Imidazole-containing drugs are well known inhibitors of many CYPs [1]. TRAM-34 was developed by modification of the potent IKCa blocker and CYP inhibitor clotrimazole [1]. Replacing the imidazole in clotrimazole with a pyrazole led to TRAM-34, which retained the ability to inhibit IKCa but was reported to not inhibit CYP activity. Although pyrazoles like TRAM-34 have less inhibitory activity on CYPs as compared to clotrimazole, this pyrazole-containing drug remains a CYP inhibitor. Previous studies have also shown some pyrazoles to be even more potent inhibitors of various CYP isoforms than their imidazole congeners [27].

Wulff et al. [10] reported that TRAM-34 is up to 200-fold less potent on other potassium channels (such as the Kv1.2 channel) vs. the IKCa channel (Kd = 20 nM). Our results, showing TRAM-34 modulation of CYP activity in the low micromolar range, suggest a selectivity less than 200-fold for this drug on the IKCa channel. Current results suggest that in vitro concentrations of 0.2–0.8 µM of TRAM-34 would not inhibit the presently studied CYPs, implying 10- to 40- fold selectivity. It should be noted that many additional CYP isoforms exist [28], and should be studied for further evaluation of TRAM-34 selectivity.

The present findings, showing TRAM-34 modulation of CYP activity in the low micromolar range, suggest that some conclusions made by earlier studies using this drug as a selective IKCa channel blocker may need to be reevaluated.
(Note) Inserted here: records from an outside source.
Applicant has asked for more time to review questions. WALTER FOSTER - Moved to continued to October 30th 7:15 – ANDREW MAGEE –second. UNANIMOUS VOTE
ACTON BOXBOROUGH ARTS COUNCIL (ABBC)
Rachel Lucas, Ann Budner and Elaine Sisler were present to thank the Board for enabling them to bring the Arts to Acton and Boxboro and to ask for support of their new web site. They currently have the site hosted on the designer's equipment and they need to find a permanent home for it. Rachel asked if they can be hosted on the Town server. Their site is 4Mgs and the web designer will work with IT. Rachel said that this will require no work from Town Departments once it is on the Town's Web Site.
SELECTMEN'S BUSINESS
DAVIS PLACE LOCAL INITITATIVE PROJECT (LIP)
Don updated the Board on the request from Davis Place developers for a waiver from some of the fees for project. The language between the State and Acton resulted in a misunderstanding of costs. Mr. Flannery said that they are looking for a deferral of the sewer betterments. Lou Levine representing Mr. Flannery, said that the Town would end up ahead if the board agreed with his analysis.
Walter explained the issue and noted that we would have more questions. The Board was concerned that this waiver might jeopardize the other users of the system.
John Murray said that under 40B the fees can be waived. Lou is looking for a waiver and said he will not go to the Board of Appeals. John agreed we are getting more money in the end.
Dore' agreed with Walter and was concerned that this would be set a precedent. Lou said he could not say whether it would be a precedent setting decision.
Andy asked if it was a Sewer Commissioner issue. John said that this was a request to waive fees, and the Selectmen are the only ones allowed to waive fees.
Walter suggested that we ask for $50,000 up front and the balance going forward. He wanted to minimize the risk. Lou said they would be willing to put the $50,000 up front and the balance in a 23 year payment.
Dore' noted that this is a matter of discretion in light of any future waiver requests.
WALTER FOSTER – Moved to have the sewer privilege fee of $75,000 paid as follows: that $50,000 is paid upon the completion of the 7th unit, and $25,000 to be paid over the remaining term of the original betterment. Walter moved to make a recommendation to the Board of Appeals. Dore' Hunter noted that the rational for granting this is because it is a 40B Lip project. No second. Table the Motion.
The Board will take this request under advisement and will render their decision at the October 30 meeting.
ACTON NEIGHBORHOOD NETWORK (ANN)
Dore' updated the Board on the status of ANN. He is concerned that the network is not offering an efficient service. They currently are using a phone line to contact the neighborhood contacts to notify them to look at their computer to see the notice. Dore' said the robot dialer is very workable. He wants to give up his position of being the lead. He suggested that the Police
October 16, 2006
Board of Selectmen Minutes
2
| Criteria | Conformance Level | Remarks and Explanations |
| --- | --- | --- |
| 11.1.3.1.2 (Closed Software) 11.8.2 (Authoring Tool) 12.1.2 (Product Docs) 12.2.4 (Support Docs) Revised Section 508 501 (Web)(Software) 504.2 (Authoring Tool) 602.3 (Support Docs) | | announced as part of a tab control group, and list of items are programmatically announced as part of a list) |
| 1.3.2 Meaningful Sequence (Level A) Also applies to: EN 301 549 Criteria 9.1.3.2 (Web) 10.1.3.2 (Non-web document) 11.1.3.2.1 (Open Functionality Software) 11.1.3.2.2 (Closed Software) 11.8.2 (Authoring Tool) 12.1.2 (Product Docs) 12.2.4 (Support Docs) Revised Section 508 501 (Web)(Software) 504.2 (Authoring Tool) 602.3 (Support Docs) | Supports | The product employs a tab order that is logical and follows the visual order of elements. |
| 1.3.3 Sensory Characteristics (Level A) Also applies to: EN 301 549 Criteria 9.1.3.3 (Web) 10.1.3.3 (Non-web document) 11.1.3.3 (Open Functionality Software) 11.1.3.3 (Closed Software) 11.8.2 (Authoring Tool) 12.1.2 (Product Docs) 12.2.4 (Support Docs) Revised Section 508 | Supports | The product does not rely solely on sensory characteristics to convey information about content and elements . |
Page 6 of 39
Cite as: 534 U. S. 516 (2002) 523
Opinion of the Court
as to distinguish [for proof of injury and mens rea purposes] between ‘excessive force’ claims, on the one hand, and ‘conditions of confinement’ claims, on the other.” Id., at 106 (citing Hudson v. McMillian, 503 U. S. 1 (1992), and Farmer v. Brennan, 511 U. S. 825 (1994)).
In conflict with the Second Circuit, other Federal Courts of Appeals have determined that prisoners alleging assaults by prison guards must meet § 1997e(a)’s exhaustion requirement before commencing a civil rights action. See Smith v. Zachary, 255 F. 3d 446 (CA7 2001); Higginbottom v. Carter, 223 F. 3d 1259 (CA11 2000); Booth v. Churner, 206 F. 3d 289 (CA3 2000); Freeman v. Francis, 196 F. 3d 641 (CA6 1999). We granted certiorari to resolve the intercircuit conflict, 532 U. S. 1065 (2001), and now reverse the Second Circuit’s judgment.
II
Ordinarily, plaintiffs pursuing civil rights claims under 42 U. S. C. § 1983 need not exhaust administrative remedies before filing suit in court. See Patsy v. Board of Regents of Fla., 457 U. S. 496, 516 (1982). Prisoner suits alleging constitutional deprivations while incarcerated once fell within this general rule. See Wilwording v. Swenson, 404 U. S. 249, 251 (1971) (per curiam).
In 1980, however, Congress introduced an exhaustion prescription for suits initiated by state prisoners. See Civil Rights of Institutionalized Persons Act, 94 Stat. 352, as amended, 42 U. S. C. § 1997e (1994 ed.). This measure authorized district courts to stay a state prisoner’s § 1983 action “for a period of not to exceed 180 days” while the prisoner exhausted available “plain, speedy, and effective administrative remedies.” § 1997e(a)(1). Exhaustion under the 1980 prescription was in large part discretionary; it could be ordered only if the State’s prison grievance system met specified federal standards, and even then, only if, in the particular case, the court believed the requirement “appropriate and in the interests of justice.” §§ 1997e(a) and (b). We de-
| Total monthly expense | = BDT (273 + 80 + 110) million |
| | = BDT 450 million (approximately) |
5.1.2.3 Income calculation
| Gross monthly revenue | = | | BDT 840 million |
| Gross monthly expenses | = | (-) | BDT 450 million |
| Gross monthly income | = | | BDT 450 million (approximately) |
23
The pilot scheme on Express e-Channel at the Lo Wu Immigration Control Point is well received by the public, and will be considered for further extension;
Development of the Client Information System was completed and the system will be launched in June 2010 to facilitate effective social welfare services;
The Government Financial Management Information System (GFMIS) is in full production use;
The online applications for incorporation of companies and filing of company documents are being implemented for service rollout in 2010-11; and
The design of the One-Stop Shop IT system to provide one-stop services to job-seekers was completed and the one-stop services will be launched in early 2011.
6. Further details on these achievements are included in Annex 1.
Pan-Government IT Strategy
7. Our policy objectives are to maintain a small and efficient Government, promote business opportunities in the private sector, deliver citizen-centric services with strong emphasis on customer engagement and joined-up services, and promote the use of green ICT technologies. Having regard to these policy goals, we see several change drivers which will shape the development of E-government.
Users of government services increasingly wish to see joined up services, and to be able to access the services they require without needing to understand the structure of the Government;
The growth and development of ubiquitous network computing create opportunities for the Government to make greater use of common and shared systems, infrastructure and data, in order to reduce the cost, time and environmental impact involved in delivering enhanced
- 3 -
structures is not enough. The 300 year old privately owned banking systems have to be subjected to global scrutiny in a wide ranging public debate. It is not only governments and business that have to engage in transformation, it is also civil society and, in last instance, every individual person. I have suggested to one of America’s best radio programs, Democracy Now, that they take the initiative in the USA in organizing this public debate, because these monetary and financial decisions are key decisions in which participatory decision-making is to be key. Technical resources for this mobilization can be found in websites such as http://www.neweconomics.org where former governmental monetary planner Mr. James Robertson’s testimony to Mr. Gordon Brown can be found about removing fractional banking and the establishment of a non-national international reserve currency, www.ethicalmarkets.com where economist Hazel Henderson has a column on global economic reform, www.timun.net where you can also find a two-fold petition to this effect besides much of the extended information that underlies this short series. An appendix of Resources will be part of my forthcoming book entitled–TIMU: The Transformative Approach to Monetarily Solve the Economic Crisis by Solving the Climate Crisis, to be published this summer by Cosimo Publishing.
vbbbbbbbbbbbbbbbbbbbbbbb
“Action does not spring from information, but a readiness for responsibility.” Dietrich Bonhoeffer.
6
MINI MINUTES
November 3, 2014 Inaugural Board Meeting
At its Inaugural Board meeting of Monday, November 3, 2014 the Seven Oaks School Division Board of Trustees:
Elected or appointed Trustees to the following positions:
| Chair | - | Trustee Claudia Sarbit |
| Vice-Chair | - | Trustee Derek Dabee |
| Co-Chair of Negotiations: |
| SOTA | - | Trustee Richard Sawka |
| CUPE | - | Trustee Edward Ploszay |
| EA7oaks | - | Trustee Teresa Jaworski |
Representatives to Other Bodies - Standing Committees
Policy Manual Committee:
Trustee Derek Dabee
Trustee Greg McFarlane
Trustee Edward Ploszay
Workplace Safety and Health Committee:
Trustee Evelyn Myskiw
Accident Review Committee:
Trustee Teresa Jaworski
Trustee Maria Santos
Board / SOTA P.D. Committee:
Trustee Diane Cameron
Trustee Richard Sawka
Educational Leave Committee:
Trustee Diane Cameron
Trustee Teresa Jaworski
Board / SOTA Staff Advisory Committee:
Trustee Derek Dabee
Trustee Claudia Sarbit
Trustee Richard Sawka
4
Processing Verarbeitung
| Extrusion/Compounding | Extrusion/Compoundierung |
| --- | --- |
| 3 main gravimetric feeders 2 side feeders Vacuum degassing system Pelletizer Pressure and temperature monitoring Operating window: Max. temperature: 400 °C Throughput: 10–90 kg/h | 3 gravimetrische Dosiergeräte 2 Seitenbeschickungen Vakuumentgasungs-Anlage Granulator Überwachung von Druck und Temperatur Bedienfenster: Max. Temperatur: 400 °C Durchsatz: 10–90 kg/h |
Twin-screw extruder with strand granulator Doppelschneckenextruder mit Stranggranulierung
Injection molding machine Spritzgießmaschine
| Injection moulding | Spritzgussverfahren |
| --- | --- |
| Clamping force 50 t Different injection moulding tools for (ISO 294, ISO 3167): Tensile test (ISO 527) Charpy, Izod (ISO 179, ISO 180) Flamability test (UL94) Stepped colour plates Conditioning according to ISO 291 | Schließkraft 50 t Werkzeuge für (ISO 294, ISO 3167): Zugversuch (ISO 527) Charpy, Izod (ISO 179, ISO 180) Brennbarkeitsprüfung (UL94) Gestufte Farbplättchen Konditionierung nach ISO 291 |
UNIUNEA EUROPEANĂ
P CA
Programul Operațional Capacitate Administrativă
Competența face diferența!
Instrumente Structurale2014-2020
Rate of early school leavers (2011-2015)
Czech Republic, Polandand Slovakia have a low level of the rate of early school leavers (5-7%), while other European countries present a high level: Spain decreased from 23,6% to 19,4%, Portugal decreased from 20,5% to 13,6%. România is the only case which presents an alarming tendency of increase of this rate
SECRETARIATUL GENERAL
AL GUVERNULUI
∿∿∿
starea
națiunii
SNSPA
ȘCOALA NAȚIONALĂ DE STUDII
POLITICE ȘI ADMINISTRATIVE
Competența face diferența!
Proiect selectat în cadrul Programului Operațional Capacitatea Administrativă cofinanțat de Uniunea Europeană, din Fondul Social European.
For example, numerous previous in vitro studies have used TRAM-34 at concentrations ≥10 µM [20], [29]–[39]. At these concentrations, some CYP isoforms are clear targets of TRAM-34. Previous in vivo studies have also used TRAM-34 to inhibit the effects of the IKCa channel. Although, these studies found plasma concentrations of TRAM-34 to be in the nanomolar range [21], [22], [24], drug concentrations in the liver and subcutaneous-fat 48 h later can be quite substantially higher [24].

The current findings also add to the already developing literature of novel targets for TRAM-34. The drug has been found to inhibit non-selective cation channels [40] and may directly interact with the estrogen receptor in mammary adenocarcinoma cell lines [41]. In addition, Abdullaev et al. [11] found that that the effects of micromolar levels of TRAM-34 on proliferation of malignant cells are completely independent of its effects on IKCa channels and therefore involve unknown, off-target actions. Our results and these other studies show that TRAM-34 needs to be used with caution even at low micromolar concentrations.

Currently, TRAM-34 is used as an important tool to probe the physiological roles of the IKCa channel, but the present results suggest that interactions of TRAM-34 with CYPs also need to be considered in both in vitro and in vivo studies. TRAM-34 is not currently used clinically, since a similar triarylmethane drug (ICA-17304, Senicopoc) is in clinical trials for treating sickle cell disease. However, the activities of TRAM-34 on drug-metabolizing enzymes show that in vivo use of this drug for research in animals may produce unexpected drug-drug interactions.